▸ **RECORDED INFORMATION**
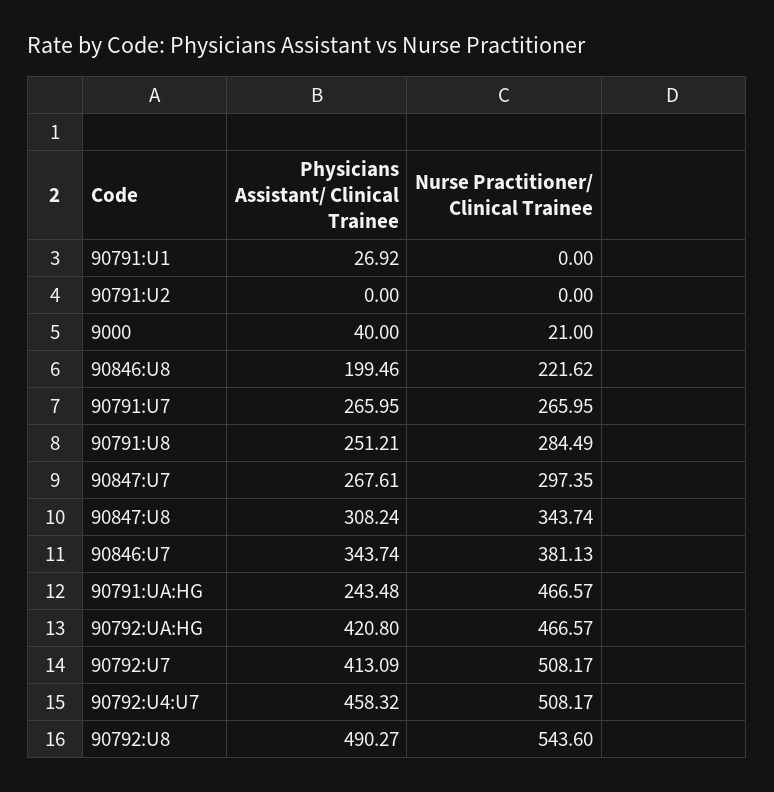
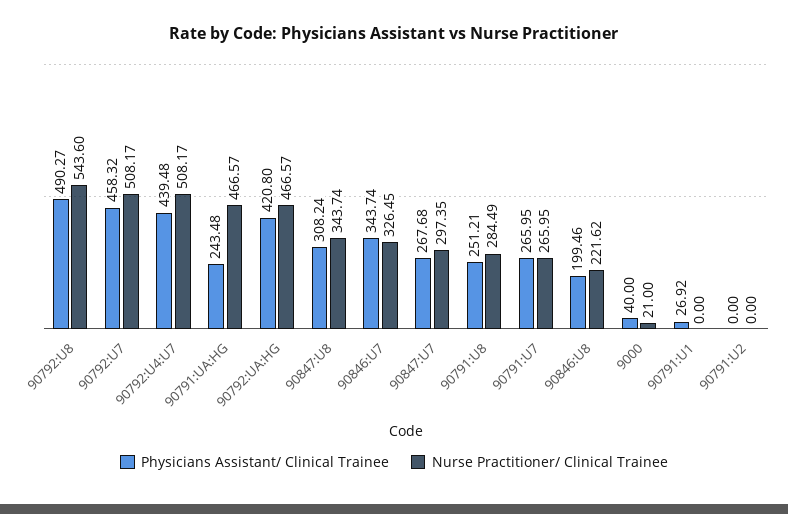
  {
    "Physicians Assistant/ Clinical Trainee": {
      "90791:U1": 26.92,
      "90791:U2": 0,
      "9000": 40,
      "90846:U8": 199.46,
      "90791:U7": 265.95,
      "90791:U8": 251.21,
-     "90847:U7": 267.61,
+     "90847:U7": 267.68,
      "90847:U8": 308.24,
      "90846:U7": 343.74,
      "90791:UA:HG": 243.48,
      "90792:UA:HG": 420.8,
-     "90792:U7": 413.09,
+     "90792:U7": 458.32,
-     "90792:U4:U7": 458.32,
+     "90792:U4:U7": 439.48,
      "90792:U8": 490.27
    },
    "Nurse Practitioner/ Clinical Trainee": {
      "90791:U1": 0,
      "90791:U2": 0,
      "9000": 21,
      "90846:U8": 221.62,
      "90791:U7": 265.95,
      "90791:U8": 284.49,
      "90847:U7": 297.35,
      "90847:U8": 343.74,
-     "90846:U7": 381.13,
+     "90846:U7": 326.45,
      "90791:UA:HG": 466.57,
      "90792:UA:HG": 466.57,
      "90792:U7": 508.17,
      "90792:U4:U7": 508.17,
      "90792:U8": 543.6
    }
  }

==

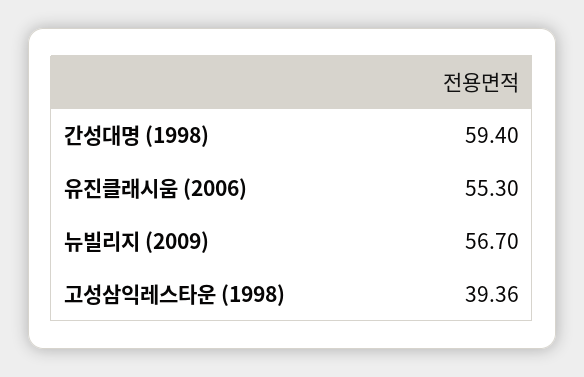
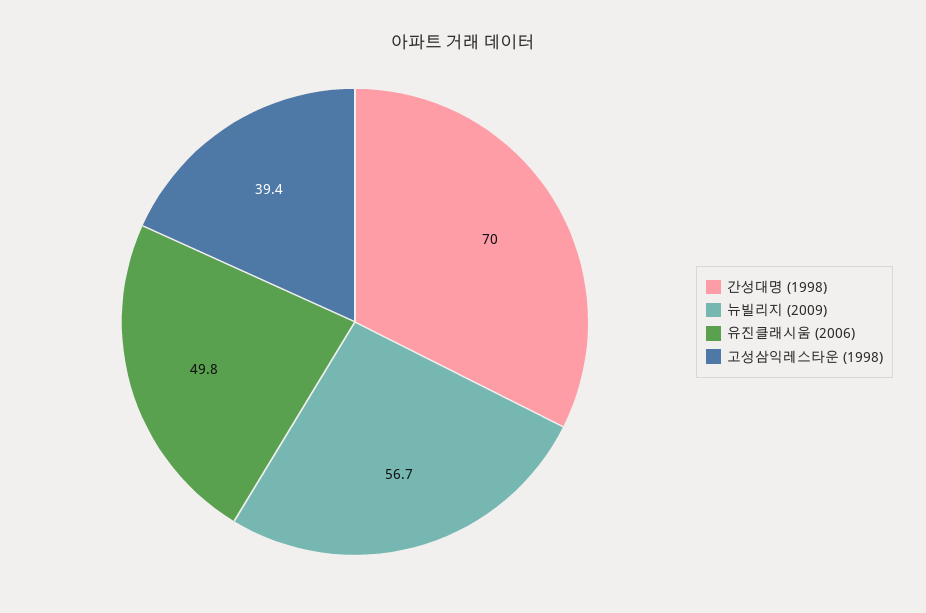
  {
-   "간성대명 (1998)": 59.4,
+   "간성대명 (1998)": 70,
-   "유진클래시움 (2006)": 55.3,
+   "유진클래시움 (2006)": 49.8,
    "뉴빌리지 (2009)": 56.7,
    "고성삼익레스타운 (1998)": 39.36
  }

▸ **WHAT THE EXERCISE ASKS**
Search the records for the word "Trainee" and copy every line where it occurs.

▸ **REPLY TO THE TASK**
    "Physicians Assistant/ Clinical Trainee": {
    "Nurse Practitioner/ Clinical Trainee": {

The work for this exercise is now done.